#### Try it:
Copy out each line below in which the string "pinky" appears.

#### Information shown:
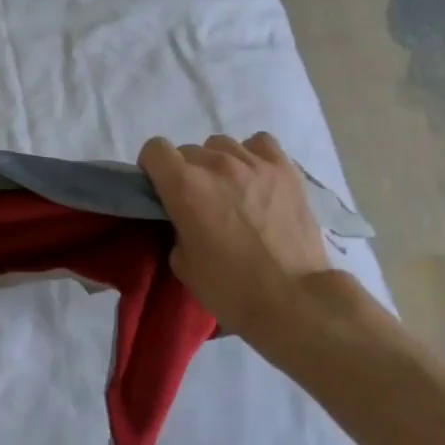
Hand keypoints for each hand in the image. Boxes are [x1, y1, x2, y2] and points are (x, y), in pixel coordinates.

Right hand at [138, 132, 331, 342]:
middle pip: (188, 150)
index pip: (154, 149)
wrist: (293, 300)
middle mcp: (216, 165)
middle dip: (185, 172)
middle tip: (198, 202)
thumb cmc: (230, 288)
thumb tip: (186, 217)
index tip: (160, 189)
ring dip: (217, 163)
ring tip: (230, 190)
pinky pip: (260, 143)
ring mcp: (254, 163)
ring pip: (221, 145)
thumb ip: (177, 227)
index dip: (152, 167)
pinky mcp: (285, 170)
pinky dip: (252, 155)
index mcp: (184, 186)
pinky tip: (255, 177)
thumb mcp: (182, 263)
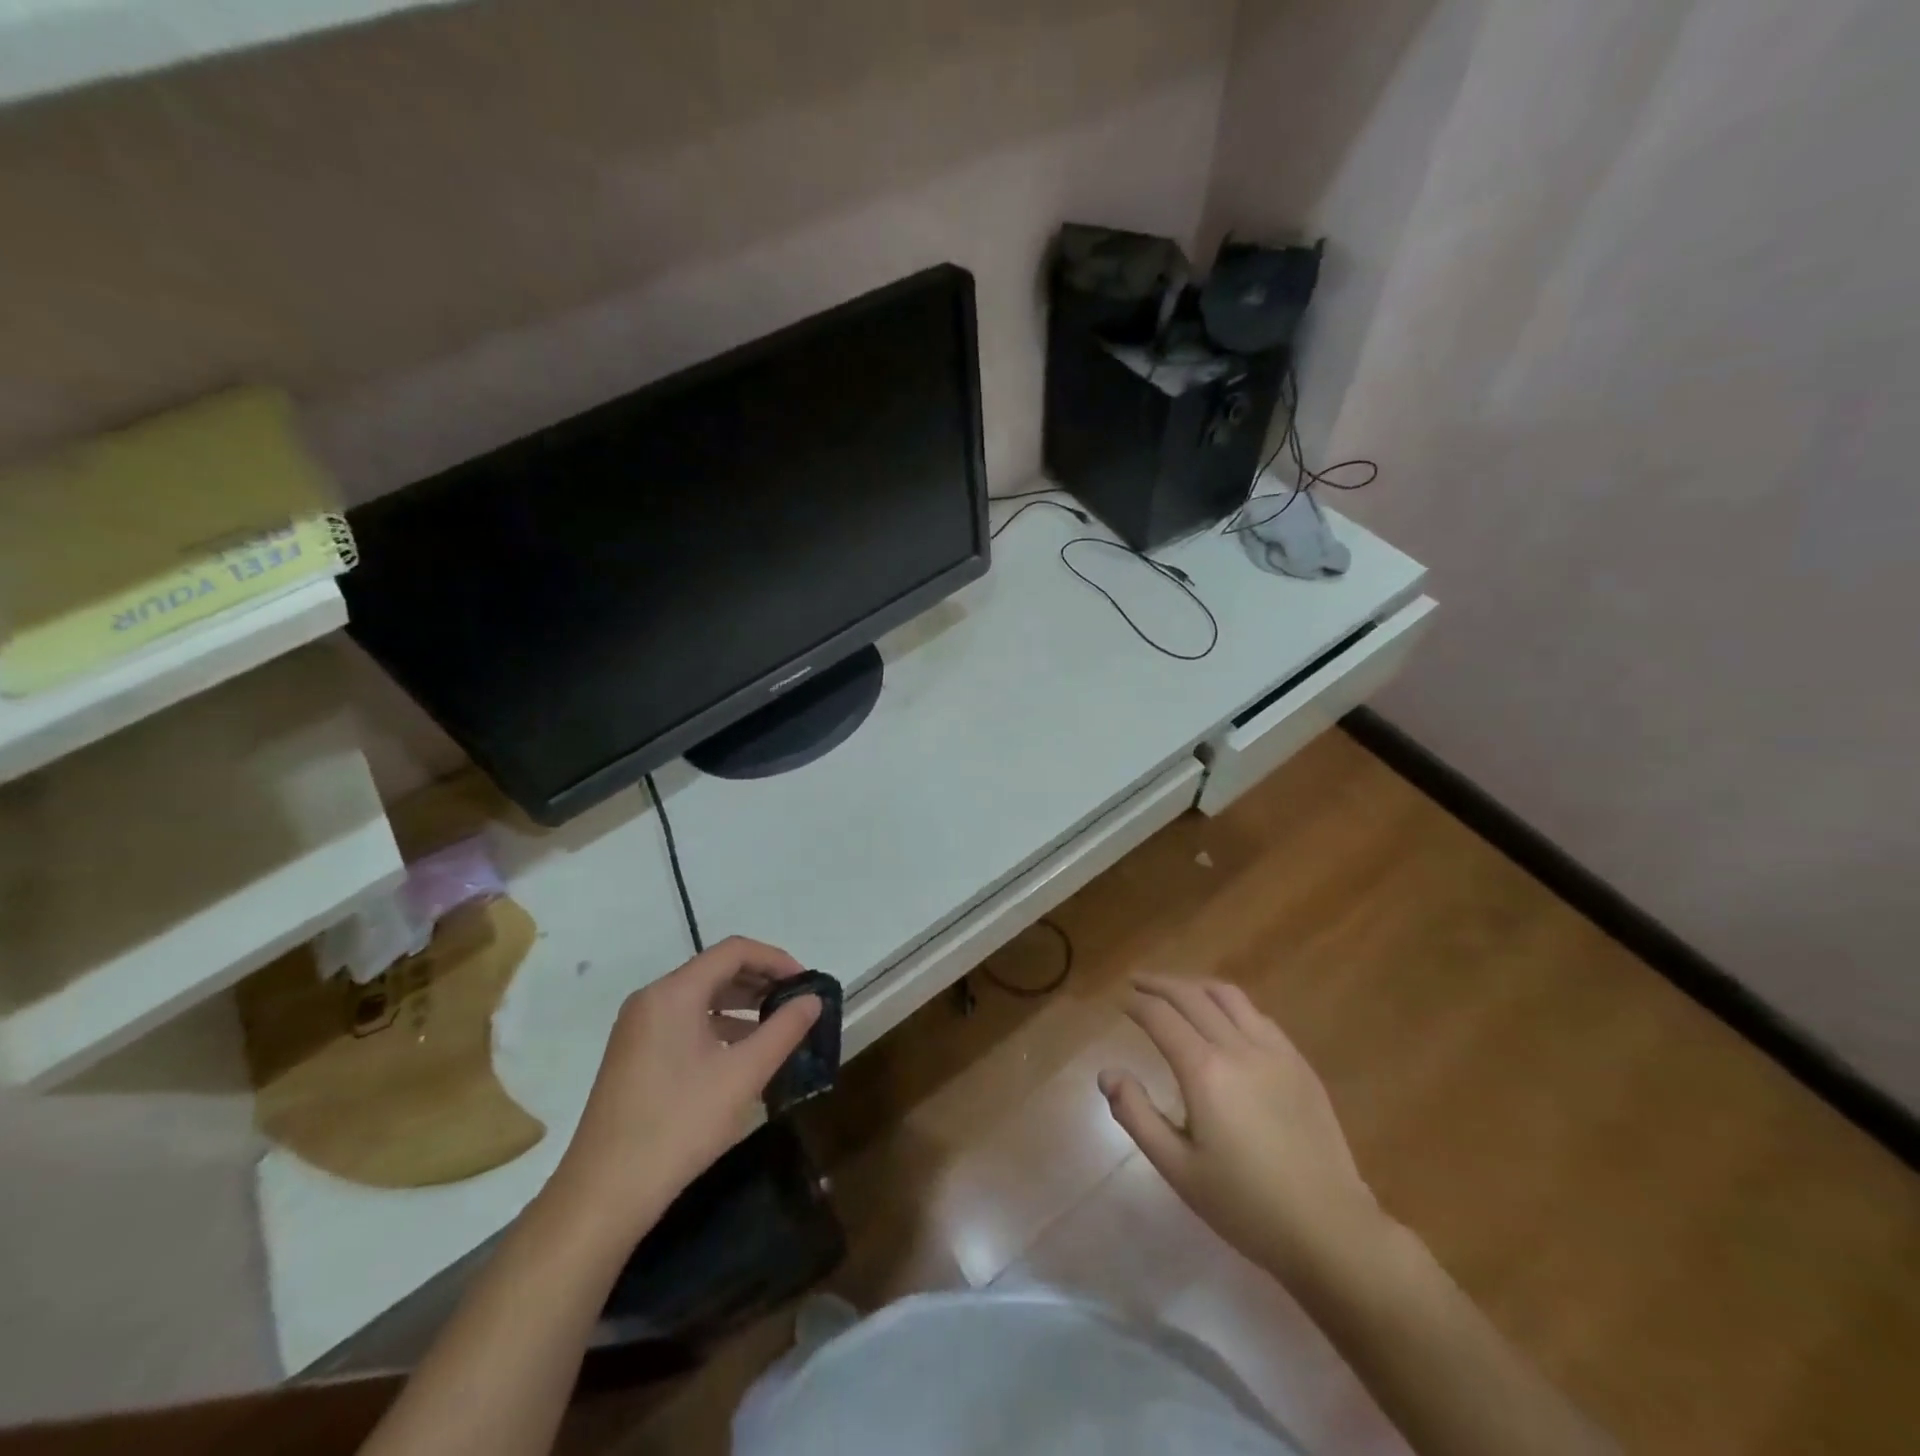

#### Solution to the problem:
pinky pip: (260, 143)
pinky mcp: (285, 170)
pinky dip: (252, 155)
pinky tip: (255, 177)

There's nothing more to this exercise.